Tijdens de zitting op 19 september 2023 was eiser niet aanwezig, en zijn gemachtigde is zonder bericht niet verschenen. De rechtbank heeft de zaak behandeld en onmiddellijk uitspraak gedaan. De rechtbank heeft geoordeeld dat het beroep niet-ontvankelijk is, omdat eiser een verklaring heeft ondertekend waarin hij instemt met de beëindiging van alle openstaande procedures voor het verkrijgen van een verblijfstitel. Hierdoor heeft eiser te kennen gegeven dat hij geen belang meer heeft bij de door hem verzochte bescherming in Nederland.

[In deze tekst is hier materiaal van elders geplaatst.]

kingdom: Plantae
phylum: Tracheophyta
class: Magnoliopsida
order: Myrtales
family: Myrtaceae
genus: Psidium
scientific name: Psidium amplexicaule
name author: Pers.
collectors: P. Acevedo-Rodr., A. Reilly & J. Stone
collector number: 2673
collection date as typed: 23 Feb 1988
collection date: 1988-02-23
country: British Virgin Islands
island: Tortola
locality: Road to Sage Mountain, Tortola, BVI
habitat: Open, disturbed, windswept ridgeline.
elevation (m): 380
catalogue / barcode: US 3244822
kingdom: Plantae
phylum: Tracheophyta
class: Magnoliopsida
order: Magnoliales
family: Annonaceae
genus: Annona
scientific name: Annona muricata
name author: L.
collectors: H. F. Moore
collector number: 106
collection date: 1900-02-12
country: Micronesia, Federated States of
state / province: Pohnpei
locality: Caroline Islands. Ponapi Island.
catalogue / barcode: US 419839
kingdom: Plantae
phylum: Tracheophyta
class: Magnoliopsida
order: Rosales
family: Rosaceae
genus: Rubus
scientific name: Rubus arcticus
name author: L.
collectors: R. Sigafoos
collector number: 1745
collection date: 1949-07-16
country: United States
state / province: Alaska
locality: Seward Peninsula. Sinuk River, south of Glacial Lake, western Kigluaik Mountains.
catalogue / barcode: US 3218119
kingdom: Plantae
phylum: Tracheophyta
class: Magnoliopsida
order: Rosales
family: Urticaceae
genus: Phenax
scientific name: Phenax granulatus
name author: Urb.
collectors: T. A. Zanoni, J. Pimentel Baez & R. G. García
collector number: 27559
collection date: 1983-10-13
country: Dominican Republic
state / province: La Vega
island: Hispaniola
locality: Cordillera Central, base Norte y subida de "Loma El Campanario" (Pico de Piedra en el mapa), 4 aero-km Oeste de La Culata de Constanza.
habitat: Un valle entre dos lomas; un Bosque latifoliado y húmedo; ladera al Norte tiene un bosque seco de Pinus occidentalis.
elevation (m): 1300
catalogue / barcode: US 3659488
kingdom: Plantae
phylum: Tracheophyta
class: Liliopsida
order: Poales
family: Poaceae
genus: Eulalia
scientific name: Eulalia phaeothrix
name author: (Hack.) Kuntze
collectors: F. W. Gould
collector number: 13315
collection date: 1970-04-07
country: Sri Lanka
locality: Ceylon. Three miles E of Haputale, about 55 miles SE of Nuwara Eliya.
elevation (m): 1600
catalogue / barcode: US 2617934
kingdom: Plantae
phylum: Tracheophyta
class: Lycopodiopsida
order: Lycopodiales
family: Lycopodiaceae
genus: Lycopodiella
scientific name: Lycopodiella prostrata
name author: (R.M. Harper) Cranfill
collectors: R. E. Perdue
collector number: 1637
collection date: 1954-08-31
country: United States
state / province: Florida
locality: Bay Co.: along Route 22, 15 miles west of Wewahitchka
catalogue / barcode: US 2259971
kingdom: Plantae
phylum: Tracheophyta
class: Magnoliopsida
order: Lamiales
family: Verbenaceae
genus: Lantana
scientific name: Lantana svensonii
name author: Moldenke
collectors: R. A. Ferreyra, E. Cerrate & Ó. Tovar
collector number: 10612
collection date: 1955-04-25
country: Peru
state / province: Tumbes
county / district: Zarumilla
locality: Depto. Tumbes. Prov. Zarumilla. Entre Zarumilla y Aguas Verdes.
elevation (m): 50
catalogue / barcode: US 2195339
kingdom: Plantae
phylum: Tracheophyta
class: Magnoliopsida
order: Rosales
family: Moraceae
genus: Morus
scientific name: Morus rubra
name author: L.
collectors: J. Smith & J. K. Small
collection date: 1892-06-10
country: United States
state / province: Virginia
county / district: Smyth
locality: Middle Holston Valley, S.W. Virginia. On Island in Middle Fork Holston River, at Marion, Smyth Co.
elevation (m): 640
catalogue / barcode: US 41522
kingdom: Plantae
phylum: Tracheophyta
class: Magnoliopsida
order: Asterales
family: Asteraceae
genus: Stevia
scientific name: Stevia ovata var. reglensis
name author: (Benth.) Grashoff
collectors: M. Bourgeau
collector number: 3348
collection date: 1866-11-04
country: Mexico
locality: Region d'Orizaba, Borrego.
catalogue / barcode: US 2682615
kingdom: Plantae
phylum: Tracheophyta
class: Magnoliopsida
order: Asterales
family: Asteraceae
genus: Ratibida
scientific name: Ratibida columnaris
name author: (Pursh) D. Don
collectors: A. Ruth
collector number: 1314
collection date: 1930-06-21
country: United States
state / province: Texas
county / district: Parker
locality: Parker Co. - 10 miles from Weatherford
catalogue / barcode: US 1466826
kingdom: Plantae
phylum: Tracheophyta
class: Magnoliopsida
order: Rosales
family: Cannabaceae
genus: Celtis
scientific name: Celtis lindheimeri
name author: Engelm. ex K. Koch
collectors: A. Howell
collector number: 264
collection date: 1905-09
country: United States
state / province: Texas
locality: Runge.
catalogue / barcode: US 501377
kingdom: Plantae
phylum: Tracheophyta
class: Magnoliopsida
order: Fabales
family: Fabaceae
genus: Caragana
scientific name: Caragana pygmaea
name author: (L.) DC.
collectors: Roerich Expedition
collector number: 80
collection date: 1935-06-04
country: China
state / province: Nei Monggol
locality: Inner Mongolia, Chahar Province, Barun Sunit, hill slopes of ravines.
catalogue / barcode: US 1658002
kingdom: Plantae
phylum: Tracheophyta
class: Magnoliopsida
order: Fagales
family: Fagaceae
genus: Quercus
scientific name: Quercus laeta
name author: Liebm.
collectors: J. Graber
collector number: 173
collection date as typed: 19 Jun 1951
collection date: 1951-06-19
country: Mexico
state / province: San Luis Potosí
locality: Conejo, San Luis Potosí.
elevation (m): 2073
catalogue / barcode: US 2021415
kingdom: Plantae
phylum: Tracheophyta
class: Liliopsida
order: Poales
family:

De rechtbank heeft de beslissing gemotiveerd door te verwijzen naar artikel 30, eerste lid, van de Vreemdelingenwet 2000, dat bepaalt dat een aanvraag niet in behandeling wordt genomen als een andere lidstaat verantwoordelijk is. Eiser had betoogd dat hij nog wel belang had, maar de rechtbank oordeelde dat zijn procesbelang was vervallen. De uitspraak is gedaan door mr. M.D. Gunster, rechter, in aanwezigheid van mr. J.F.A. Bleichrodt, griffier, en is openbaar gemaakt op dezelfde dag.